Existing memories can also be extinguished. Paz has investigated this phenomenon, as well. “Memory extinction isn’t forgetting,” he says, “but rather new learning that alters the original memory. Essentially, we learn to ‘silence’ the response we learned earlier.” The best model to date points to a specific part of the neocortex that modulates the activities of the amygdala by depressing the emotional response, though exactly how it does this is not clear. This subduing of one part of the brain by another takes place, for instance, when we try to make a “rational” decision: The cognitive, information-processing outer layer suppresses the “gut feelings” of the emotion center. In episodes of post-traumatic stress or panic attacks, the neocortex fails to properly suppress emotion-laden memories, and details of the traumatic event surface uncontrollably.
Those who suffer from post-traumatic stress may also have trouble maintaining a separation between one specific event and the general class of similar events. Generalization is a normal part of the learning process – we learn early on to lump things into categories, so that even if we’ve never seen a particular cup before, we still know we can drink from it. In other words, generalization allows us to apply past experience to unfamiliar situations. But we also learn to remember specific details (e.g., coffee tastes better in the red mug). People who overgeneralize may have difficulty separating a specific incident such as a traffic accident from the broad activity of driving, and they may therefore be more prone to developing a fear of driving after an accident. Paz is now focusing his research on the neurobiological bases of this sort of generalization when emotions or rewards are involved. This research may not only aid in understanding why some people seem more susceptible to post-traumatic stress than others; it may also provide valuable insight into how we manage to achieve a mental balance between specific details and sweeping generalizations. Understanding the mechanisms underlying this balance might also aid in the creation of machines that think and learn like humans.

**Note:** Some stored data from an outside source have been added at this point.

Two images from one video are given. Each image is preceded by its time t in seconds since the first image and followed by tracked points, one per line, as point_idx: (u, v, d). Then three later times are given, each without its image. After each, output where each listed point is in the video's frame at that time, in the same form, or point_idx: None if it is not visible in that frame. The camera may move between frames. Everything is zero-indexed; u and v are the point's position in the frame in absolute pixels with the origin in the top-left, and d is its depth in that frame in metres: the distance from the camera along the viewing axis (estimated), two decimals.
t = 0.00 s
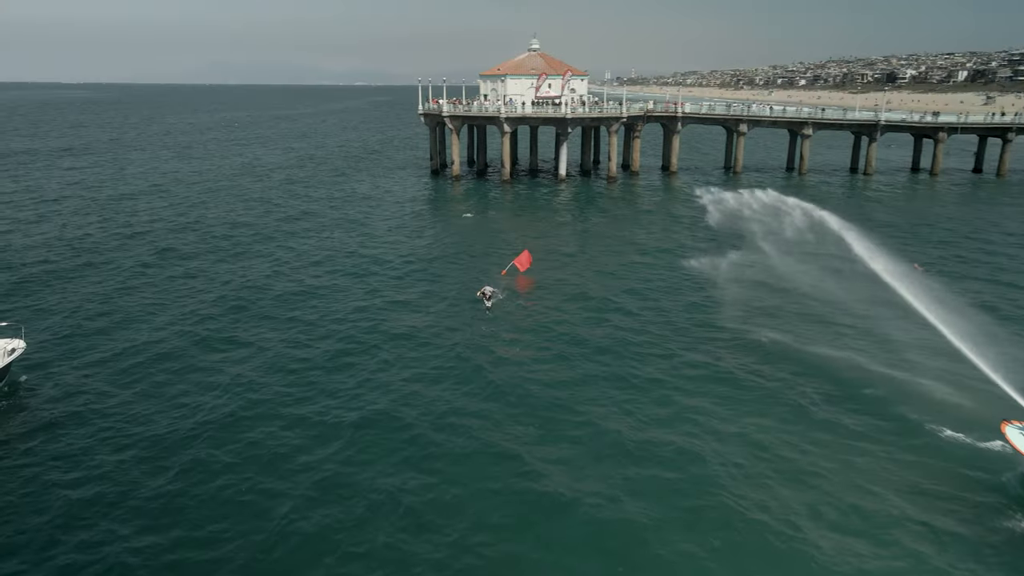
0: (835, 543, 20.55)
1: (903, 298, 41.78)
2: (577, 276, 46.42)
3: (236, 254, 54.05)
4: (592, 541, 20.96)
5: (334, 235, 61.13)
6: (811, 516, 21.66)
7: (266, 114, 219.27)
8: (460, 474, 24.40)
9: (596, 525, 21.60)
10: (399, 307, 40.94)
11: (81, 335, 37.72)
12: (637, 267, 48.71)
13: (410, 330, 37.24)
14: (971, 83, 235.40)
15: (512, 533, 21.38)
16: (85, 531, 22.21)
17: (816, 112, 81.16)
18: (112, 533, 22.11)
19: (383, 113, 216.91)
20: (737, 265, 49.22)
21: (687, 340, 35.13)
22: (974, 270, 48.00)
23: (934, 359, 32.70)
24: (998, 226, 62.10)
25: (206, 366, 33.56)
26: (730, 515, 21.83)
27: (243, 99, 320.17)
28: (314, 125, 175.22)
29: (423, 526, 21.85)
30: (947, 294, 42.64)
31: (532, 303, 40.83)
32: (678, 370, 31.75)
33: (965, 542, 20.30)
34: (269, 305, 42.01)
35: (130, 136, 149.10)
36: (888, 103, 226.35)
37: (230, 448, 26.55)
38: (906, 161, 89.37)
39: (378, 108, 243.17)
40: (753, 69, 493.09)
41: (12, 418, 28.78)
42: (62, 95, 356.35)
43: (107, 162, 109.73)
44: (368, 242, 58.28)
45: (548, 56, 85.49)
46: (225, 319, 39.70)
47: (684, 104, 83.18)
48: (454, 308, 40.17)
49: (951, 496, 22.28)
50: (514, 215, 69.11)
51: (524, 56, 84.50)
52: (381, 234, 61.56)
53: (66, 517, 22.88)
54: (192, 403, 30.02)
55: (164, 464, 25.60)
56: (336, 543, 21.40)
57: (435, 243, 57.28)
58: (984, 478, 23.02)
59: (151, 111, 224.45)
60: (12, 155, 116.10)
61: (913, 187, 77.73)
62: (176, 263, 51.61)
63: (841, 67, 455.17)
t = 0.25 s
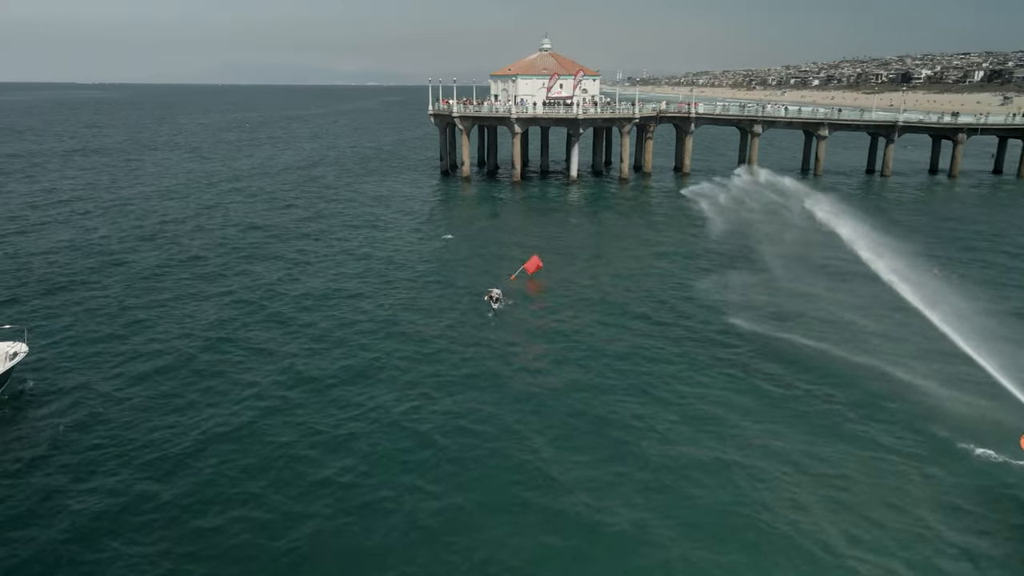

Dr. Rony Paz’s research is supported by the Estelle Funk Foundation; the estate of Florence Cuevas, Mineola, NY; Mr. and Mrs. Gary Leff, Calabasas, CA; and Ms. Lois Rosen, Los Angeles, CA.
The Math of Neurons
Tel-Aviv born and raised, Dr. Rony Paz originally wanted to be a doctor. But after beginning studies at the Hebrew University Medical School, Paz switched to a double major in mathematics and philosophy, a decision that entailed going back and forth between the university’s two campuses on Mount Scopus and Givat Ram. Searching for graduate studies that would combine his two subjects, Paz learned of an interdisciplinary program in computational neuroscience, and went on to receive an M.Sc. and Ph.D. in the field. Paz, who had served in the army as head of a programming unit, held senior R&D positions in several high-tech companies while studying, designing and implementing machine-learning algorithms. He joined the Weizmann Institute’s Neurobiology Department as a senior scientist in 2007.
Paz is married to Netta and is father to Iddo, aged two, and Abigail, aged two months.